To enhance 5-HT production, we first overexpressed the native 5-hydroxytryptophan decarboxylase (5-OHTDC) in S. albulus, which strengthened the final decarboxylation step. Using 5-hydroxytryptophan as the substrate, this modification achieved a 5-HT titer of 6.87 g/L. We then introduced Escherichia coli L-tryptophan permease (Mtr) to improve cellular uptake of L-tryptophan, along with Actinomadura luzonensis tryptophan 5-hydroxylase (Luz15) to catalyze the hydroxylation of L-tryptophan. This triple-enzyme expression system (5-OHTDC/Mtr/Luz15) enabled the direct conversion of L-tryptophan to 5-HT, yielding 3.46 g/L. Leveraging the innate L-tryptophan biosynthesis capability of S. albulus, we pursued direct fermentative production from low-cost carbon sources. Mannitol was identified as the optimal substrate, supporting a maximum 5-HT titer of 6.54 g/L in fed-batch fermentation.
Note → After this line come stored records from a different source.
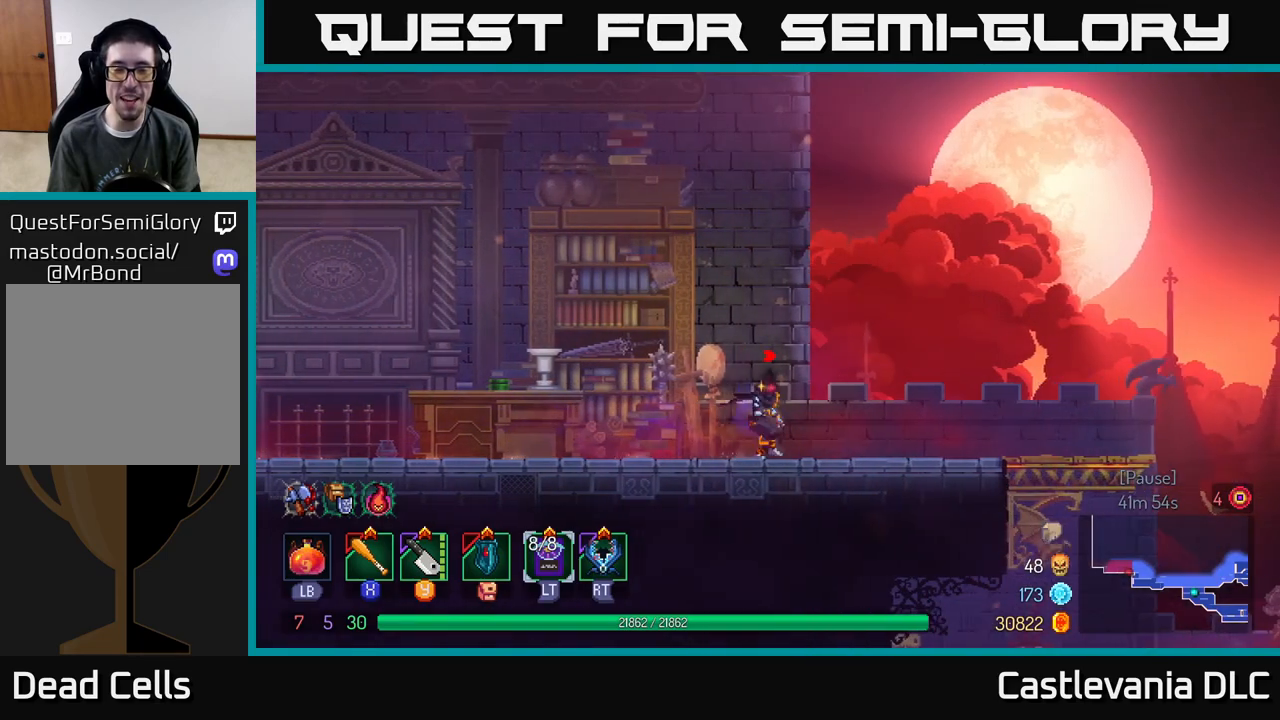
{"buttons": [], "left_stick": "left", "right_stick": "center", "events": []}
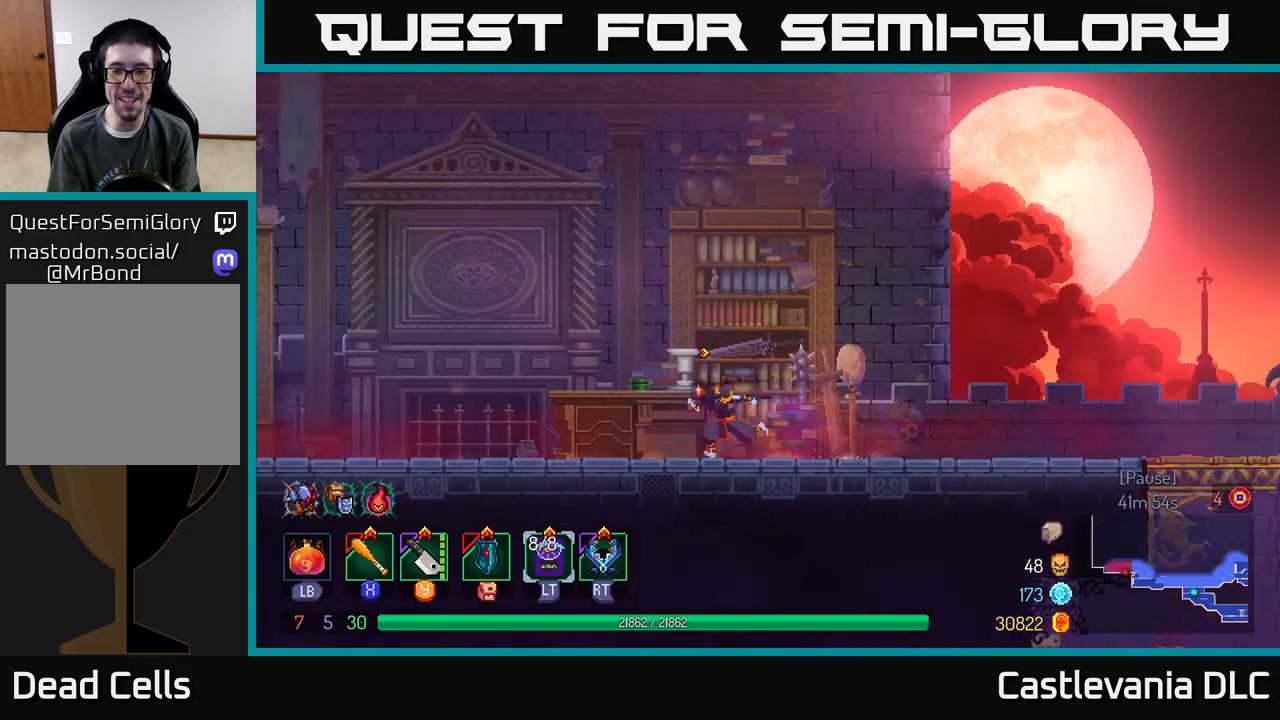
{"buttons": [], "left_stick": "center", "right_stick": "center", "events": [[100, "left_stick", "right"], [250, "left_stick", "center"]]}
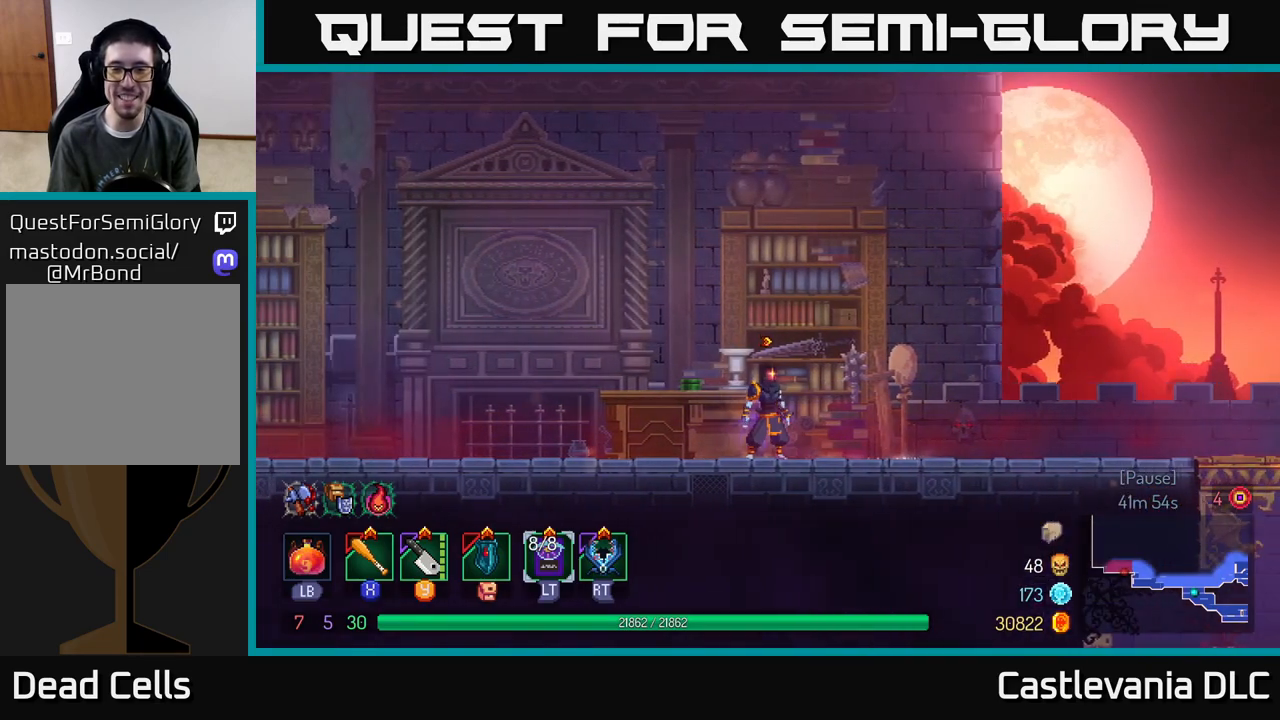
{"buttons": [], "left_stick": "center", "right_stick": "center", "events": []}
Finally, implementing an L-tryptophan feeding strategy further boosted the final 5-HT titer to 12.0 g/L.

Conclusions

This work establishes S. albulus as an efficient microbial platform for high-level 5-HT production. The engineered strain and optimized fermentation process demonstrate strong potential for industrial application and provide a versatile chassis for synthesizing diverse tryptophan-derived bioactive compounds.